(Stored data)

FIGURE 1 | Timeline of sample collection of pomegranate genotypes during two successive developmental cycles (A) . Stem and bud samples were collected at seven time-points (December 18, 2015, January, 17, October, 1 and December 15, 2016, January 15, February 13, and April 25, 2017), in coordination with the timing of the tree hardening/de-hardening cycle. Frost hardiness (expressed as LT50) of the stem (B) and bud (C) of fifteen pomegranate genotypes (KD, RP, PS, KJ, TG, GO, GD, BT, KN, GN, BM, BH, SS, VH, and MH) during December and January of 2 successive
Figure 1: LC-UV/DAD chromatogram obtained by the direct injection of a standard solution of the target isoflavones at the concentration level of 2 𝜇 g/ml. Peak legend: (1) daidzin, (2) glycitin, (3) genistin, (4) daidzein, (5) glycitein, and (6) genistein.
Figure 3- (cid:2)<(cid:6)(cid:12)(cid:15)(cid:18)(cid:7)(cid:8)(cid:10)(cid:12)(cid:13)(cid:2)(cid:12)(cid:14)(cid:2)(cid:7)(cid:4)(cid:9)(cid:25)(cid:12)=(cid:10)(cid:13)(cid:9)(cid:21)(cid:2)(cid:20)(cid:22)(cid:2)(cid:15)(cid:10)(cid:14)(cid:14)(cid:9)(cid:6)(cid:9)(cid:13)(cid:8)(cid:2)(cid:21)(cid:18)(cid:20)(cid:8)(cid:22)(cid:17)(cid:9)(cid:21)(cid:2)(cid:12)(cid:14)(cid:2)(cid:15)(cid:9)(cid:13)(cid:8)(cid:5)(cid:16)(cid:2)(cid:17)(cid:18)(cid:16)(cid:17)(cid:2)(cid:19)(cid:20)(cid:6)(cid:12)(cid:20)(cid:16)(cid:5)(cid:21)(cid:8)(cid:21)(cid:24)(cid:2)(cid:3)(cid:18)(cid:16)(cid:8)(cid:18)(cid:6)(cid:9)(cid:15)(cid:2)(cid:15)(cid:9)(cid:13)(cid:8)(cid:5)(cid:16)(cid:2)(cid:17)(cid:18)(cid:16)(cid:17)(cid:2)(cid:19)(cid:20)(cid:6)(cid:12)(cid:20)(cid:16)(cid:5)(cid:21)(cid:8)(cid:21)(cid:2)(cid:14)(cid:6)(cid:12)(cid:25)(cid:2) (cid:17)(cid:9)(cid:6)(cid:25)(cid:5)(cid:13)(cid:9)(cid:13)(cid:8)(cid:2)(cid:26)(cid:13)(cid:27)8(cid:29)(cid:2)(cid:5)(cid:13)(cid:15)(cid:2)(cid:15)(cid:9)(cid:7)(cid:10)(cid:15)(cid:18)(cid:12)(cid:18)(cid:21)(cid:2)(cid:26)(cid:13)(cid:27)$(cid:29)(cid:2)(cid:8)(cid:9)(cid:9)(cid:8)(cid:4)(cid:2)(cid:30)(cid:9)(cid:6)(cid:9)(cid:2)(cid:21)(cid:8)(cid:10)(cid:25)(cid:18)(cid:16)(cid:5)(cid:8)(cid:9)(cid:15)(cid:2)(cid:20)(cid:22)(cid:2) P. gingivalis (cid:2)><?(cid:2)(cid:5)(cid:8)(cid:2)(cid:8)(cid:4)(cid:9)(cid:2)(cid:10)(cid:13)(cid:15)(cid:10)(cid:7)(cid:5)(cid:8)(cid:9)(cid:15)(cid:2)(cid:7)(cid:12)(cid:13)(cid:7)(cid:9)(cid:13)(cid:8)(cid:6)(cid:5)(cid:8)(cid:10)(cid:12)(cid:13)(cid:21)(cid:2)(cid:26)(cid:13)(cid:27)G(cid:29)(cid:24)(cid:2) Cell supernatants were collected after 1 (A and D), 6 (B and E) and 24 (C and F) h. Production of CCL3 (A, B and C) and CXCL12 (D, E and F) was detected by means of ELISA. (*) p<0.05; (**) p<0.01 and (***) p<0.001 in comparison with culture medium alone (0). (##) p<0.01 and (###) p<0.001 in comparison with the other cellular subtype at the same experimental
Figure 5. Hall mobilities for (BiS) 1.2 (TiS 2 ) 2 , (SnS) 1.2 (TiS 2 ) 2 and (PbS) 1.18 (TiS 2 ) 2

(About this exercise)
In full and verbatim, transcribe the data.

(Answer to this exercise)
FIGURE 1 | Timeline of sample collection of pomegranate genotypes during two successive developmental cycles (A) . Stem and bud samples were collected at seven time-points (December 18, 2015, January, 17, October, 1 and December 15, 2016, January 15, February 13, and April 25, 2017), in coordination with the timing of the tree hardening/de-hardening cycle. Frost hardiness (expressed as LT50) of the stem (B) and bud (C) of fifteen pomegranate genotypes (KD, RP, PS, KJ, TG, GO, GD, BT, KN, GN, BM, BH, SS, VH, and MH) during December and January of 2 successive
Figure 1: LC-UV/DAD chromatogram obtained by the direct injection of a standard solution of the target isoflavones at the concentration level of 2 𝜇 g/ml. Peak legend: (1) daidzin, (2) glycitin, (3) genistin, (4) daidzein, (5) glycitein, and (6) genistein.
Figure 3- (cid:2)<(cid:6)(cid:12)(cid:15)(cid:18)(cid:7)(cid:8)(cid:10)(cid:12)(cid:13)(cid:2)(cid:12)(cid:14)(cid:2)(cid:7)(cid:4)(cid:9)(cid:25)(cid:12)=(cid:10)(cid:13)(cid:9)(cid:21)(cid:2)(cid:20)(cid:22)(cid:2)(cid:15)(cid:10)(cid:14)(cid:14)(cid:9)(cid:6)(cid:9)(cid:13)(cid:8)(cid:2)(cid:21)(cid:18)(cid:20)(cid:8)(cid:22)(cid:17)(cid:9)(cid:21)(cid:2)(cid:12)(cid:14)(cid:2)(cid:15)(cid:9)(cid:13)(cid:8)(cid:5)(cid:16)(cid:2)(cid:17)(cid:18)(cid:16)(cid:17)(cid:2)(cid:19)(cid:20)(cid:6)(cid:12)(cid:20)(cid:16)(cid:5)(cid:21)(cid:8)(cid:21)(cid:24)(cid:2)(cid:3)(cid:18)(cid:16)(cid:8)(cid:18)(cid:6)(cid:9)(cid:15)(cid:2)(cid:15)(cid:9)(cid:13)(cid:8)(cid:5)(cid:16)(cid:2)(cid:17)(cid:18)(cid:16)(cid:17)(cid:2)(cid:19)(cid:20)(cid:6)(cid:12)(cid:20)(cid:16)(cid:5)(cid:21)(cid:8)(cid:21)(cid:2)(cid:14)(cid:6)(cid:12)(cid:25)(cid:2) (cid:17)(cid:9)(cid:6)(cid:25)(cid:5)(cid:13)(cid:9)(cid:13)(cid:8)(cid:2)(cid:26)(cid:13)(cid:27)8(cid:29)(cid:2)(cid:5)(cid:13)(cid:15)(cid:2)(cid:15)(cid:9)(cid:7)(cid:10)(cid:15)(cid:18)(cid:12)(cid:18)(cid:21)(cid:2)(cid:26)(cid:13)(cid:27)$(cid:29)(cid:2)(cid:8)(cid:9)(cid:9)(cid:8)(cid:4)(cid:2)(cid:30)(cid:9)(cid:6)(cid:9)(cid:2)(cid:21)(cid:8)(cid:10)(cid:25)(cid:18)(cid:16)(cid:5)(cid:8)(cid:9)(cid:15)(cid:2)(cid:20)(cid:22)(cid:2) P. gingivalis (cid:2)><?(cid:2)(cid:5)(cid:8)(cid:2)(cid:8)(cid:4)(cid:9)(cid:2)(cid:10)(cid:13)(cid:15)(cid:10)(cid:7)(cid:5)(cid:8)(cid:9)(cid:15)(cid:2)(cid:7)(cid:12)(cid:13)(cid:7)(cid:9)(cid:13)(cid:8)(cid:6)(cid:5)(cid:8)(cid:10)(cid:12)(cid:13)(cid:21)(cid:2)(cid:26)(cid:13)(cid:27)G(cid:29)(cid:24)(cid:2) Cell supernatants were collected after 1 (A and D), 6 (B and E) and 24 (C and F) h. Production of CCL3 (A, B and C) and CXCL12 (D, E and F) was detected by means of ELISA. (*) p<0.05; (**) p<0.01 and (***) p<0.001 in comparison with culture medium alone (0). (##) p<0.01 and (###) p<0.001 in comparison with the other cellular subtype at the same experimental
Figure 5. Hall mobilities for (BiS) 1.2 (TiS 2 ) 2 , (SnS) 1.2 (TiS 2 ) 2 and (PbS) 1.18 (TiS 2 ) 2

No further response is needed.